Viaje al centro
El PP gana en la moderación, pero pierde terreno si compite con los ultras
Las elecciones celebradas en Galicia y Euskadi permiten extraer algunas conclusiones generales más allá de la especificidad de sus territorios. Las holgadas victorias del PP de Alberto Núñez Feijóo y del PNV de Iñigo Urkullu parecen indicar que los votantes se han refugiado en partidos con solvencia gestora y una fuerte implantación territorial e institucional. La incertidumbre económica y sanitaria traída por la covid-19 representa, paradójicamente, una oportunidad para desactivar la lógica polarizadora de nuestro sistema político y apostar por coordenadas más inclusivas, con el acuerdo, la s...
Las elecciones celebradas en Galicia y Euskadi permiten extraer algunas conclusiones generales más allá de la especificidad de sus territorios. Las holgadas victorias del PP de Alberto Núñez Feijóo y del PNV de Iñigo Urkullu parecen indicar que los votantes se han refugiado en partidos con solvencia gestora y una fuerte implantación territorial e institucional. La incertidumbre económica y sanitaria traída por la covid-19 representa, paradójicamente, una oportunidad para desactivar la lógica polarizadora de nuestro sistema político y apostar por coordenadas más inclusivas, con el acuerdo, la seriedad administrativa, la certidumbre y la estabilidad como guías principales de la oferta electoral.

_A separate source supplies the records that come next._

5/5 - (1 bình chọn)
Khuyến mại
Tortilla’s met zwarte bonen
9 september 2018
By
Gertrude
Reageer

Estos dos elementos, una estructura territorial fuerte y la demanda social de certidumbre y consensos en cuestiones de interés general, tienden a explicar, a su vez, el descalabro de Unidas Podemos. Lejos de deberse a “peleas internas de la etapa anterior”, como aseguraba esta semana su ejecutiva, la debacle del partido de Pablo Iglesias se explicaría por la combinación del hiperliderazgo del actual vicepresidente segundo y la arbitrariedad de su organización interna, resultado de la salida abrupta de cualquier corriente crítica, lo que ha debilitado su ya de por sí endeble estructura territorial. Algo parecido cabría afirmar de Vox, un partido sin implantación territorial y carente de discurso o proyecto para una coyuntura como la actual, cuando España debe responder unida al mayor reto socioeconómico de su historia reciente. La agenda del partido de Santiago Abascal casa mal con un momento en el que las denominadas “guerras culturales” no interesan a la ciudadanía y las preferencias políticas premian la experiencia en la gestión.

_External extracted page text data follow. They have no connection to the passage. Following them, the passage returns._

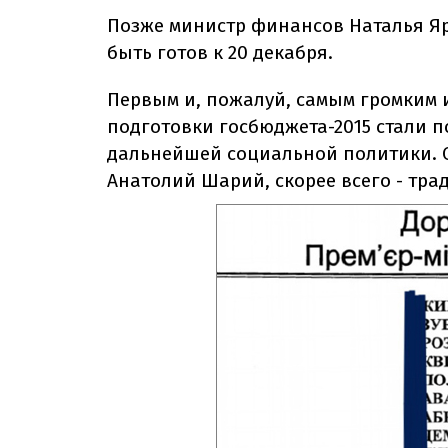
Позже министр финансов Наталья Я
быть готов к 20 декабря.
Первым и, пожалуй, самым громким 
подготовки госбюджета-2015 стали 
дальнейшей социальной политики. 
Анатолий Шарий, скорее всего - тра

También resulta llamativo que el PSOE haya pasado de puntillas por los resultados electorales, evitando preguntarse por qué no ha sabido rentabilizar la caída de Unidas Podemos. La incapacidad de los candidatos socialistas para construir un discurso propio debería ser objeto de análisis, así como la escasa fuerza de arrastre de la marca PSOE, que no ha sabido aprovechar la aparente ventaja de representar al principal partido en el poder.
Tanto el PSOE como el PP saben que el acuerdo sobre los fundamentos de la reconstrucción económica no solo es necesario, sino posible, pero obligaría a replantearse su estrategia de retóricas polarizadoras dirigidas a cohesionar a sus electorados. Resulta incongruente que, mientras apoyaba las sucesivas prórrogas del estado de alarma, el Partido Popular mantuviera la crispación parlamentaria, una estrategia de deslegitimación del adversario político que ha quedado invalidada por la fórmula de Feijóo y su apuesta por la moderación y la proximidad a la realidad territorial, pero sobre todo por su autonomía respecto a Vox, del todo incapaz de influir en Galicia sobre los temas centrales de la agenda política.
Por el contrario, en Euskadi, donde la apuesta de Casado por Carlos Iturgaiz respondía a un cierto mimetismo con el discurso de dureza del partido ultra, el fracaso es evidente: no ha evitado su entrada en las instituciones y el PP vasco ha cosechado los peores resultados de su historia. La radicalidad en las formas y la percepción de un liderazgo impuesto han sido claves en la debacle de la que fue la segunda fuerza política de Euskadi. Así lo advertía la líder interina de los populares vascos en la reunión del comité ejecutivo nacional, cuando decía que el relevo de Iturgaiz debía hacerse “desde Euskadi”.
Que Casado opte por un perfil propio, sin mirar a los ultras por el retrovisor, es compatible con una mayor sensibilidad hacia las especificidades de los territorios en los que se presenta su partido, así como con una necesaria vocación constructiva en el ejercicio del papel constitucional de control del Ejecutivo. El funeral de Estado del pasado jueves constituyó, de hecho, una magnífica oportunidad para mostrar a la ciudadanía que es solo una cuestión de voluntad política que los partidos cimenten un marco institucional compartido en el que todos, desde el pluralismo y la diversidad, puedan verse reflejados.